*** INFORMATION GIVEN

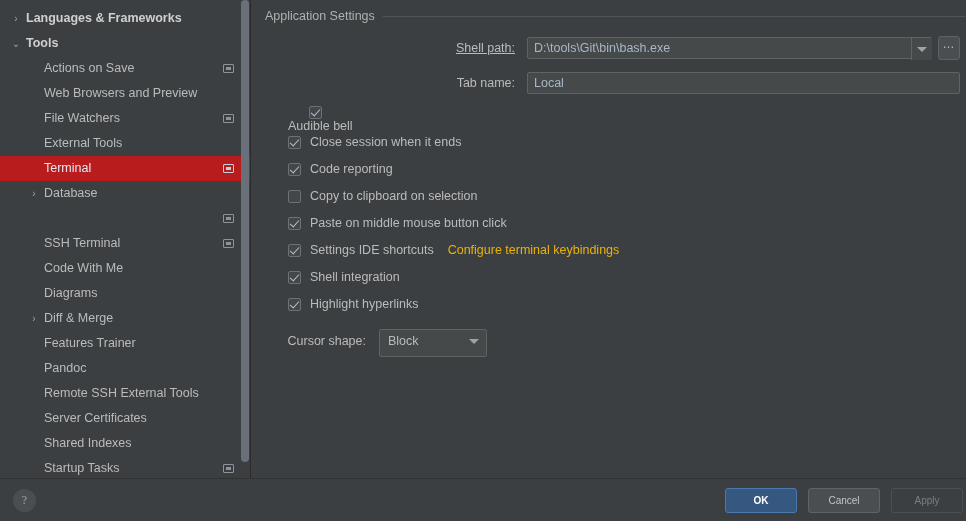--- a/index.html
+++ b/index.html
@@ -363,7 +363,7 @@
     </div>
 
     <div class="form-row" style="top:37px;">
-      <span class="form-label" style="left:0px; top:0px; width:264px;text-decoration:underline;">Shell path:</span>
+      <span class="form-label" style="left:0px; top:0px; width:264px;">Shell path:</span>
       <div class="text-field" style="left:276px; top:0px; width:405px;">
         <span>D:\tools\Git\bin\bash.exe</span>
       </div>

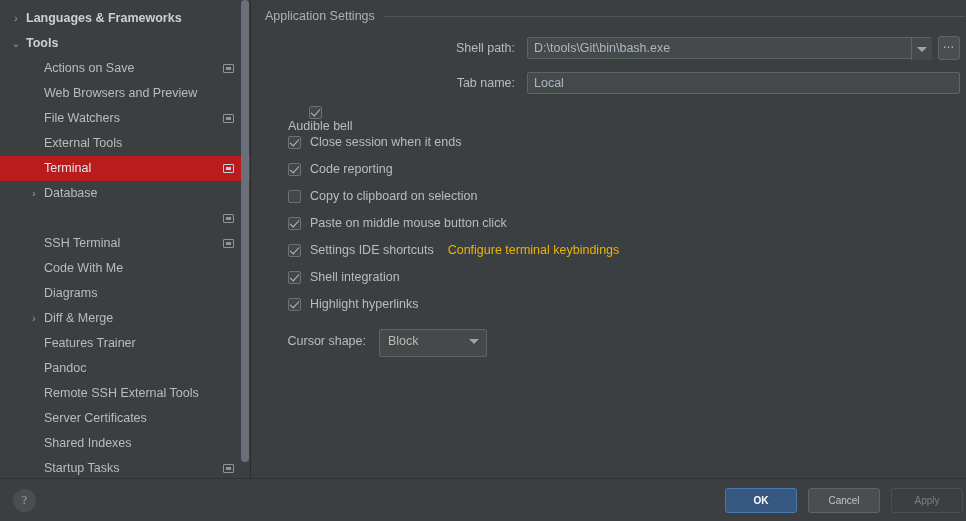--- a/index.html
+++ b/index.html
@@ -383,7 +383,7 @@
     </div>
 
     <div id="checkbox-list">
-        <div class="cb-row" style="top: 106px; left: 37px; flex-direction: column;">
+        <div class="cb-row" style="top: 106px; left: 37px;">
           <span class="cbox checked"></span>
           <span class="cb-label">Audible bell</span>
         </div>

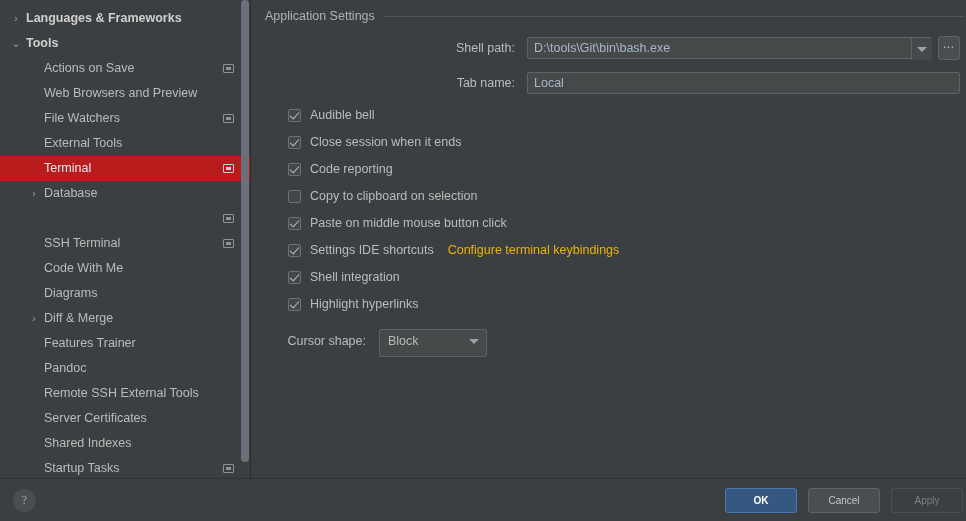--- a/index.html
+++ b/index.html
@@ -393,7 +393,7 @@
         </div>
         <div class="cb-row" style="top: 160px; left: 37px;">
           <span class="cbox checked"></span>
-          <span class="cb-label">Code reporting</span>
+          <span class="cb-label">Diff reporting</span>
         </div>
         <div class="cb-row" style="top: 187px; left: 37px;">
           <span class="cbox"></span>

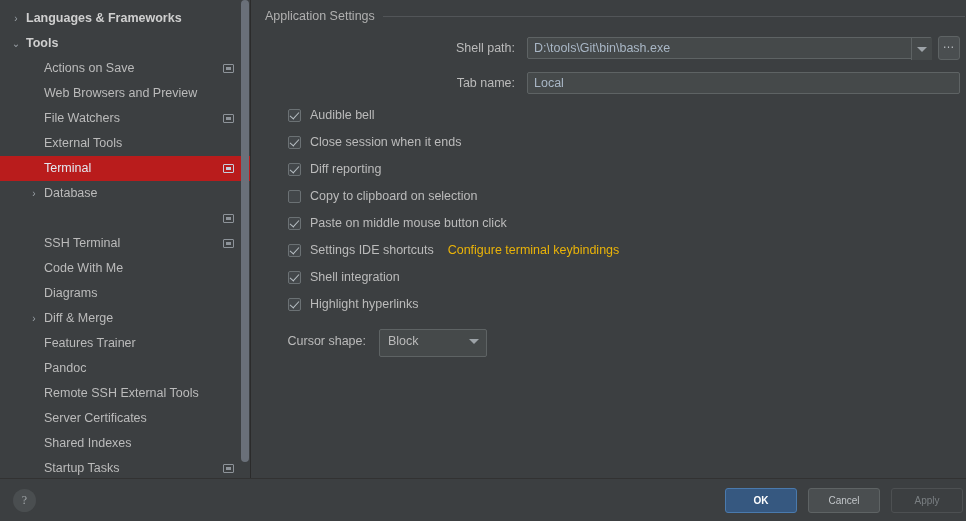--- a/index.html
+++ b/index.html
@@ -315,6 +315,7 @@
         <span class="label">Database</span>
       </div>
       <div class="tree-row lvl2">
+        <span class="label">SSH Configurations</span>
         <span class="row-icon"></span>
       </div>
       <div class="tree-row lvl2">

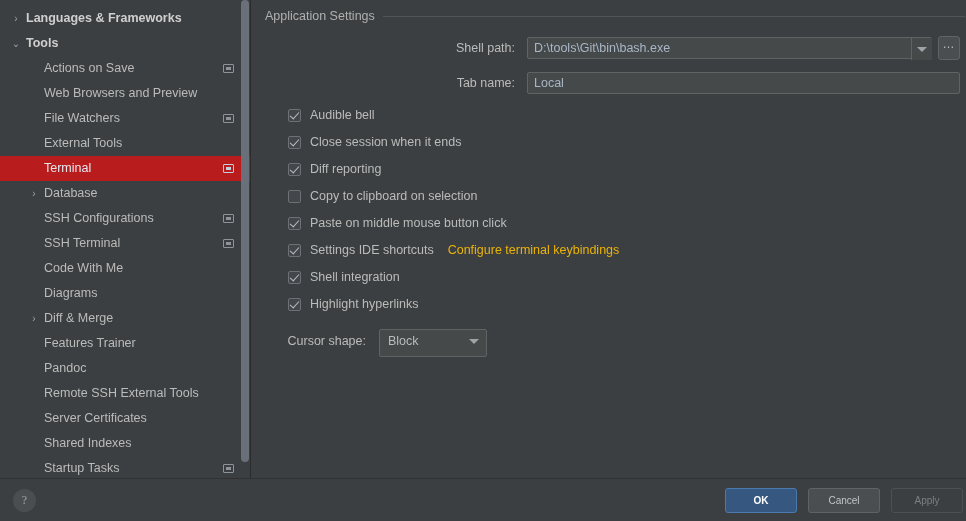--- a/index.html
+++ b/index.html
@@ -210,7 +210,7 @@
     background: #45494a;
     border: 1px solid #5e6364;
     border-radius: 2px;
-    height: 28px;
+    height: 16px;
   }
   #cursor-shape-combo .combo-value {
     position: absolute;

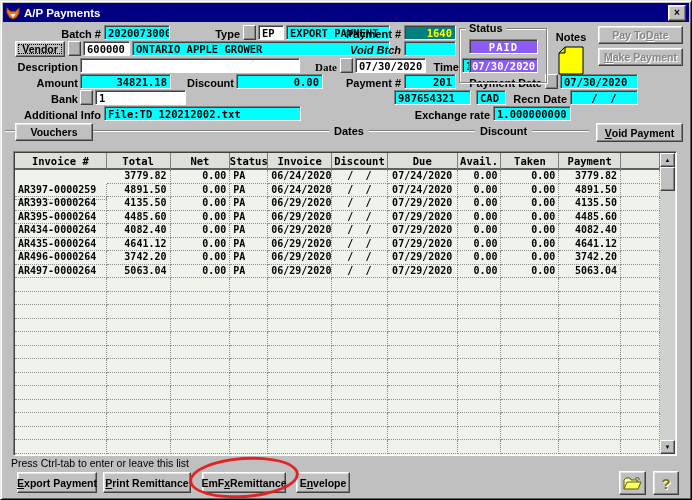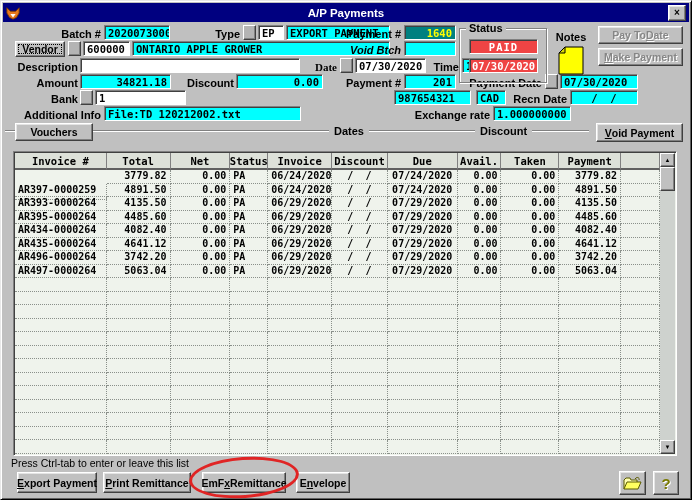--- a/index.html
+++ b/index.html
@@ -36,7 +36,7 @@
   
   #titlebar{left:2px;top:2px;width:686px;height:19px;background:#000080;
     display:flex;align-items:center;padding:0 3px;}
-  #titletext{color:#fff;font-weight:bold;font-size:11.5px;margin-left:4px;flex:1;text-align:center;}
+  #titletext{color:#fff;font-weight:bold;font-size:11.5px;margin-left:4px;flex:1;}
   #closebtn{width:16px;height:14px;font-size:10px;font-weight:bold;line-height:12px;}
   
   #grid{left:12px;top:150px;width:664px;height:305px;background:#eff3ec;

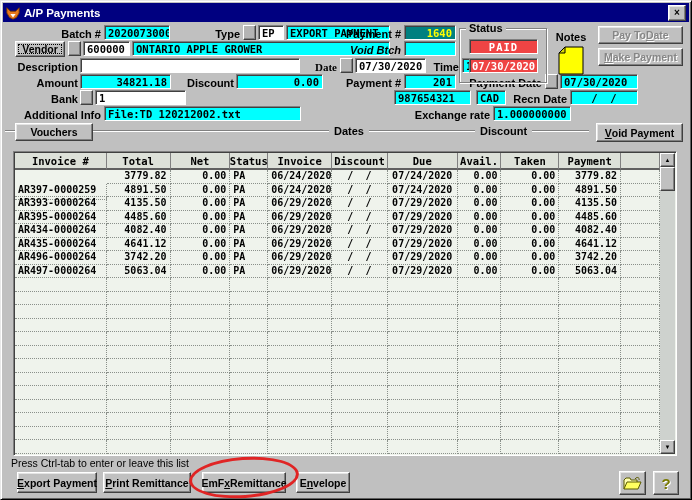--- a/index.html
+++ b/index.html
@@ -18,7 +18,7 @@
   .cyan{background:#00ffff;}
   .white{background:#ffffff;}
   .teal{background:#008080;color:#ffff00;}
-  .statusfield{background:#ef4444;color:#ffffff;justify-content:center;}
+  .statusfield{background:#8b5cf6;color:#ffffff;justify-content:center;}
   .ar{justify-content:flex-end;}
   .ac{justify-content:center;}
   .btn{background:#c0c0c0;border:1px solid;border-color:#fff #404040 #404040 #fff;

******

### ACTIVITY
Output every record verbatim, skipping images.

### RESULT OF THE EXERCISE
--- a/index.html
+++ b/index.html
@@ -363,7 +363,7 @@
     </div>
 
     <div class="form-row" style="top:37px;">
-      <span class="form-label" style="left:0px; top:0px; width:264px;text-decoration:underline;">Shell path:</span>
+      <span class="form-label" style="left:0px; top:0px; width:264px;">Shell path:</span>
       <div class="text-field" style="left:276px; top:0px; width:405px;">
         <span>D:\tools\Git\bin\bash.exe</span>
       </div>

--- a/index.html
+++ b/index.html
@@ -383,7 +383,7 @@
     </div>
 
     <div id="checkbox-list">
-        <div class="cb-row" style="top: 106px; left: 37px; flex-direction: column;">
+        <div class="cb-row" style="top: 106px; left: 37px;">
           <span class="cbox checked"></span>
           <span class="cb-label">Audible bell</span>
         </div>

--- a/index.html
+++ b/index.html
@@ -393,7 +393,7 @@
         </div>
         <div class="cb-row" style="top: 160px; left: 37px;">
           <span class="cbox checked"></span>
-          <span class="cb-label">Code reporting</span>
+          <span class="cb-label">Diff reporting</span>
         </div>
         <div class="cb-row" style="top: 187px; left: 37px;">
           <span class="cbox"></span>

--- a/index.html
+++ b/index.html
@@ -315,6 +315,7 @@
         <span class="label">Database</span>
       </div>
       <div class="tree-row lvl2">
+        <span class="label">SSH Configurations</span>
         <span class="row-icon"></span>
       </div>
       <div class="tree-row lvl2">

--- a/index.html
+++ b/index.html
@@ -210,7 +210,7 @@
     background: #45494a;
     border: 1px solid #5e6364;
     border-radius: 2px;
-    height: 28px;
+    height: 16px;
   }
   #cursor-shape-combo .combo-value {
     position: absolute;

--- a/index.html
+++ b/index.html
@@ -36,7 +36,7 @@
   
   #titlebar{left:2px;top:2px;width:686px;height:19px;background:#000080;
     display:flex;align-items:center;padding:0 3px;}
-  #titletext{color:#fff;font-weight:bold;font-size:11.5px;margin-left:4px;flex:1;text-align:center;}
+  #titletext{color:#fff;font-weight:bold;font-size:11.5px;margin-left:4px;flex:1;}
   #closebtn{width:16px;height:14px;font-size:10px;font-weight:bold;line-height:12px;}
   
   #grid{left:12px;top:150px;width:664px;height:305px;background:#eff3ec;

--- a/index.html
+++ b/index.html
@@ -18,7 +18,7 @@
   .cyan{background:#00ffff;}
   .white{background:#ffffff;}
   .teal{background:#008080;color:#ffff00;}
-  .statusfield{background:#ef4444;color:#ffffff;justify-content:center;}
+  .statusfield{background:#8b5cf6;color:#ffffff;justify-content:center;}
   .ar{justify-content:flex-end;}
   .ac{justify-content:center;}
   .btn{background:#c0c0c0;border:1px solid;border-color:#fff #404040 #404040 #fff;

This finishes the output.